In a study published in the journal Cytokine, Michela Manni, Richard Granstein and Georges Maestroni, from the Center for Experimental Pathology, Locarno, Switzerland, provide new evidence suggesting that catecholamines, through activation of beta2-adrenoreceptors (ARs) on immune cells, may drive, in certain conditions, Th17 immune responses.
Dendritic cells (DCs) are professional antigen presenting cells (APCs) involved in the initiation and polarization of the adaptive immune response. The priming of Th cell subsets is orchestrated by cytokines produced by DCs that sense pathogen-associated molecular patterns (PAMPs) and local microenvironmental factors. Th17 cells are a recently discovered lineage of effector CD4+ T cells characterized by the production of IL-17, IL-21 and IL-22.
Th17 cells provide defense against extracellular bacteria but are also implicated in autoimmune disorders. In mice, the development of a Th17 immune response depends on the presence of the proinflammatory cytokines IL-6 and TGF-β1 and is suppressed by the Th1-type cytokines IFN-γ and IL-12 and by the Th2-type cytokine IL-4. Furthermore, IL-23 was shown to be important for Th17 expansion.
Previous research demonstrates that adrenergic receptors modulate cytokine production in DCs and affect their Th cell priming ability. Thus, activation of β2-adrenergic receptors (β2-ARs) in DCs stimulated by Toll-like receptor (TLR) agonists hampers IL-12 and stimulates IL-10 production resulting in reduced migration and Th1 priming.
In the Cytokine article, Michela Manni, Richard Granstein and Georges Maestroni, from the Center for Experimental Pathology, Locarno, Switzerland, investigated whether β-AR activation could influence NOD2 signaling along with its cross-talk with TLR-2 and the resulting Th cell priming ability by murine DCs.
The authors found that the beta2-AR agonist salbutamol is able to modulate cytokine production in dendritic cells (DCs) stimulated with MDP or simultaneously by both TLR-2 and NOD2 ligands, resulting in a cytokine pattern that directs Th17 priming.
In summary, the study shows that β2-AR activation may modulate Th cell priming in favor of an IL-17 immune response. The investigators found that the β2-AR agonist salbutamol enhanced IL-6 protein and gene expression in murine DCs stimulated with the NOD2 agonist MDP. IL-12 mRNA and protein were inhibited by salbutamol in PAM and PAM+MDP treated cells. This result confirms the ability of β2-AR agonists to inhibit IL-12 production in DCs stimulated by various PAMPs as previously reported by the authors and others.
The authors report that IL-12/IL-23 p40 subunit expression is downregulated by salbutamol while IL-23 p19 is upregulated, explaining the resulting absence of influence of salbutamol at the protein level. These results suggest that in the presence of PAMPs stimulating NOD2 or both TLR-2 and NOD2, activation of β2-ARs in DCs results in a cytokine pattern characterized respectively by induction of IL-6 or inhibition of IL-12 without affecting IL-23. These cytokine patterns are favorable for Th17 priming.
These findings have both basic and clinical relevance. Indeed, besides being important effectors against extracellular bacteria and fungi, IL-17 and Th17 cells have also been implicated in the pathogenesis of autoimmune and inflammatory disorders.
Contrary to the concept that beta2-AR agonists are immunosuppressive agents, this report indicates that in combination with TLR-2 and/or NOD2 activation, stimulation of beta2-ARs on dendritic cells may enhance an IL-17-type immune response.

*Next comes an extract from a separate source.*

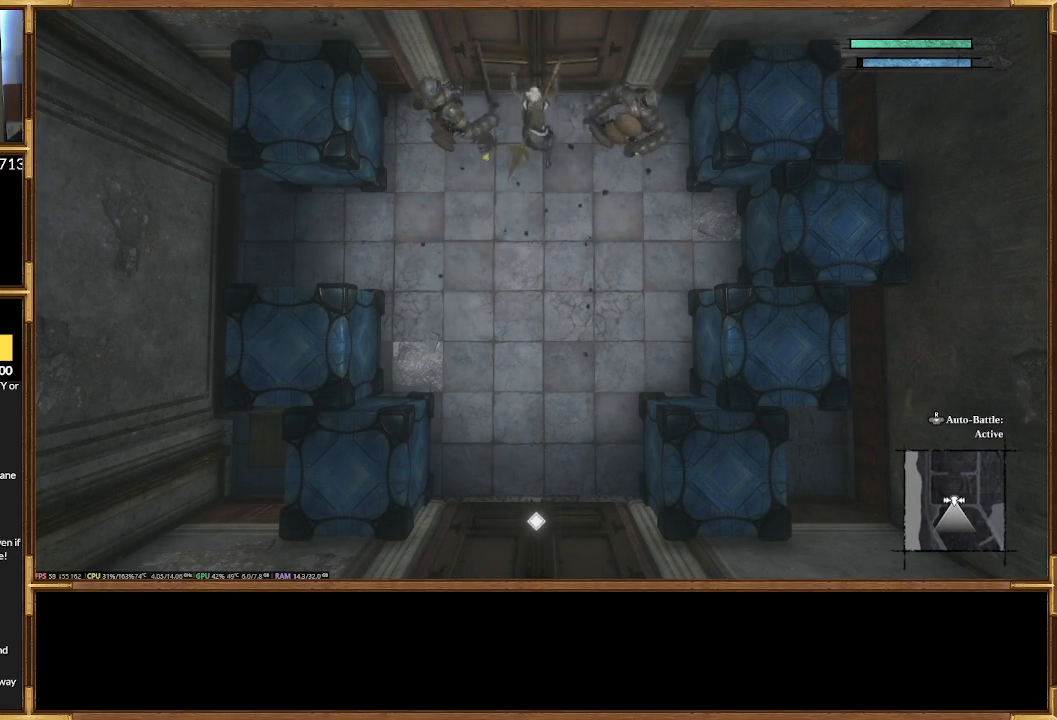
{"buttons": [], "events": []}
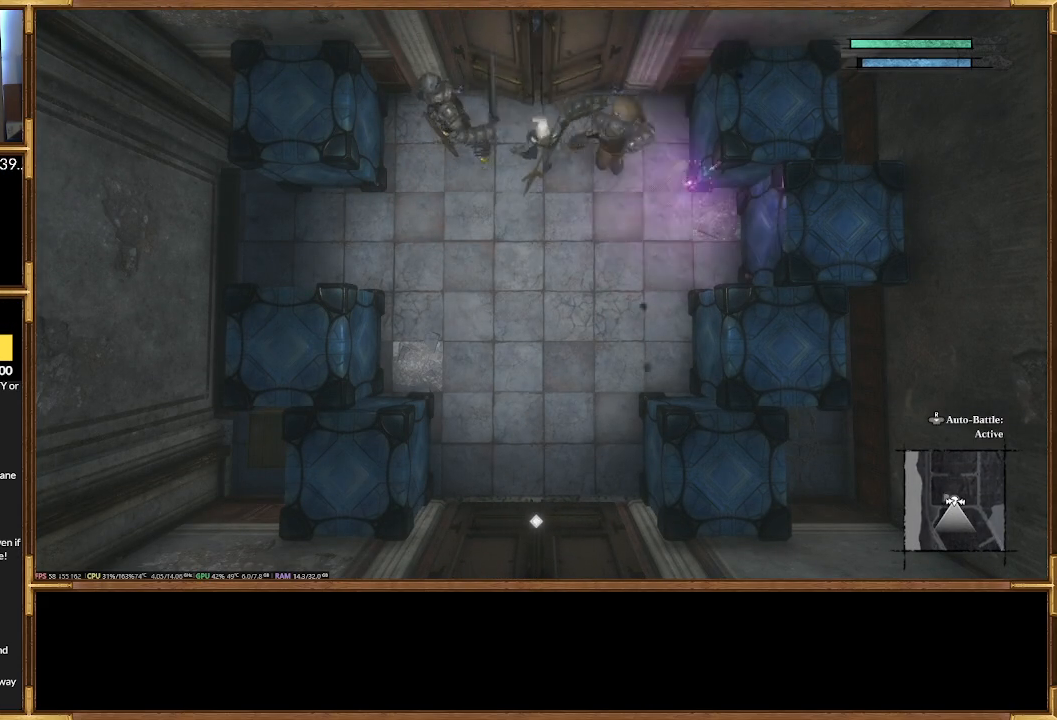
{"buttons": [], "events": []}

Catecholamines and β2-ARs might be involved in the defense against extracellular bacteria and in the pathogenesis of inflammatory diseases by modulating Th17 polarization.
Thus, administration of β2-AR agonists might conceivably be useful in augmenting IL-17 type immunity for therapeutic purposes in some situations, such as in the setting of an infection where a microorganism product is stimulating TLR and/or NOD2 activation. It should be noted that NOD2 is the intracellular pattern recognition receptor (PRR) that senses MDP derived from both gram-positive and gram-negative bacteria.
These findings may have implications for conditions such as asthma/allergy, autoimmunity or psoriasis, where sympathetic-immune dysfunction or stress-induced exacerbations have been described. For example, as IL-17 is increased in skin inflammatory disorders such as psoriasis, this study suggest that stress-induced release of catecholamines by the sympathetic nervous system with consequent stimulation of Th17-type immunity may contribute to stress induced exacerbation of psoriasis.